Weltweit betrachtet zeigt die Korruptions-Rangliste, dass das Problem endemisch ist: Mehr als ein Drittel der Länder erreichte ein Resultat unter 50 Punkten, der Durchschnittswert beträgt lediglich 43 Punkte.

Innerhalb eines Jahrzehnts haben sich lediglich rund zwei Dutzend Länder wesentlich verbessert. Zwei weitere Dutzend haben sich verschlechtert. So kommen etwa die USA nach mehreren Jahren des Abstiegs auf ihr schlechtestes Resultat seit 2012 (67 Punkte).

Mehr als die Hälfte der Länder hat schlicht und einfach stagniert.
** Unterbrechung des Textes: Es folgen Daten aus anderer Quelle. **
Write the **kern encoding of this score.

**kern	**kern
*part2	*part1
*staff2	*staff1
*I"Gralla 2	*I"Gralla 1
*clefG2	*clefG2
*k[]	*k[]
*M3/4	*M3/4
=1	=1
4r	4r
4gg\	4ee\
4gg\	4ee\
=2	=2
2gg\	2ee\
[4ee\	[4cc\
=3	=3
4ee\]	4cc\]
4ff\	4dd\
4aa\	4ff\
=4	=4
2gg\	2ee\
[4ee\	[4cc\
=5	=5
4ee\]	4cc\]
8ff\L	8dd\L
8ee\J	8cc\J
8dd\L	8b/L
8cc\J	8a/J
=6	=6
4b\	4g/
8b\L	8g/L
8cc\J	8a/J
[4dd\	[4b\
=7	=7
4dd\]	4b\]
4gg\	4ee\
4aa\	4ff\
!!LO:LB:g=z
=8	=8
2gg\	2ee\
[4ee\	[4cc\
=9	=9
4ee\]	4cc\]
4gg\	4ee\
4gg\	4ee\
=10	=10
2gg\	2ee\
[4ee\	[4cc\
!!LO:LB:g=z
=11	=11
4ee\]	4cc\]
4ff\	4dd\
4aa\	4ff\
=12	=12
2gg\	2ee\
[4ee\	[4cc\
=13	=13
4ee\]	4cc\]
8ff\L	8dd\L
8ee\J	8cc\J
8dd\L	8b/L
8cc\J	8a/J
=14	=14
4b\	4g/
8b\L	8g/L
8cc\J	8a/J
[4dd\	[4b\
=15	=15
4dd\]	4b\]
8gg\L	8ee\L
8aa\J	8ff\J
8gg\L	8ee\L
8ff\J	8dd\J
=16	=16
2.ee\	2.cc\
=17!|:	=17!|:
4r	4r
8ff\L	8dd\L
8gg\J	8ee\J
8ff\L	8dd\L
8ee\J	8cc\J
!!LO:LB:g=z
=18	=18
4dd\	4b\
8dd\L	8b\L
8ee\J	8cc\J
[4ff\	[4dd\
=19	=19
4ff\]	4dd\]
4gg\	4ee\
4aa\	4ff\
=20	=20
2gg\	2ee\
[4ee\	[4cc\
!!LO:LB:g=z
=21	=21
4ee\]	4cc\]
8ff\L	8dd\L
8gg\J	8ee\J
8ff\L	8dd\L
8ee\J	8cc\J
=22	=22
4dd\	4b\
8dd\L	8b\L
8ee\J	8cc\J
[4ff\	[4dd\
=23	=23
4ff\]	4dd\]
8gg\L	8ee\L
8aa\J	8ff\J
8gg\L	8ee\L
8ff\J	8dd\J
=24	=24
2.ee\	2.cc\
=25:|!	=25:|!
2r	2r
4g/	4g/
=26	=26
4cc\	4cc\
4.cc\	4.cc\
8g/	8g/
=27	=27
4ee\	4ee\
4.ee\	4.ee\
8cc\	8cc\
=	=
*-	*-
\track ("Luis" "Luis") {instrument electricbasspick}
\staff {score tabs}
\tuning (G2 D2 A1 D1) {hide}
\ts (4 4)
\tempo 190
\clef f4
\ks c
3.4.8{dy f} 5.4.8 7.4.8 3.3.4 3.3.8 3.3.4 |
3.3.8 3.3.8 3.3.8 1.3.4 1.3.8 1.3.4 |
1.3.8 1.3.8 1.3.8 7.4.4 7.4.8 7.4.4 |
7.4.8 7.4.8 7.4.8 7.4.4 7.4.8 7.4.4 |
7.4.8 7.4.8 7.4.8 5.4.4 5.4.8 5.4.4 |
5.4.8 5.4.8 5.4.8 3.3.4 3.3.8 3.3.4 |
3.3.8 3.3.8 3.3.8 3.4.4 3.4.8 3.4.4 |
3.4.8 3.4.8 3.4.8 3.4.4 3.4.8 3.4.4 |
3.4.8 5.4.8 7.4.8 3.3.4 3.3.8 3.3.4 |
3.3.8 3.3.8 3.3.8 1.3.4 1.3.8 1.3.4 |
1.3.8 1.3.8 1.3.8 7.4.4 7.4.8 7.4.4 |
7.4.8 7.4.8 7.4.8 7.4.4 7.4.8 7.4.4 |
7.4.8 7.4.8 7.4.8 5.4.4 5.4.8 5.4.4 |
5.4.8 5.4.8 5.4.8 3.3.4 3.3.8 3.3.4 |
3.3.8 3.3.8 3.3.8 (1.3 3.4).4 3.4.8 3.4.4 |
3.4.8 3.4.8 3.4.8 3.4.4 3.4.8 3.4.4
Für Transparency International bedeutet dies, dass die Bemühungen der Regierungen, die Ursachen der Korruption zu bekämpfen, ins Stocken geraten sind.

Korruption untergräbt Reaktion auf Pandemie

Die Covid-19-Pandemie zeige nun konkret, welche tödlichen Auswirkungen Korruption haben könne, welche "die Gesundheitssysteme untergräbt und zum Verfall der Demokratie beiträgt", heisst es im Bericht.

Dieser zeigt auch, dass jene Länder mit der geringsten Korruptionsquote mehr in ihr Gesundheitssystem investieren. Sie sind damit besser in der Lage, eine umfassende medizinische Versorgung zu gewährleisten, und laufen weniger Gefahr, demokratische Normen und Institutionen zu verletzen oder die Rechtsstaatlichkeit zu untergraben.

Als Beispiel nennt TI Bangladesch (26 Punkte im CPI). Dort stellte man eine Abzweigung von Hilfsgütern und allgegenwärtige Korruption bei der Bereitstellung von medizinischem Material fest. Oder die Philippinen (34 Punkte). Dort wird der Kampf gegen das Coronavirus begleitet von schweren Angriffen auf die Menschenrechte und die Pressefreiheit.

"Die Covid-19-Pandemie ermöglicht die Konzentration von immer mehr Macht in den Händen der Regierungen und hat deshalb das Risiko von Missbrauch erhöht", sagt TI-Schweiz-Direktor Hilti.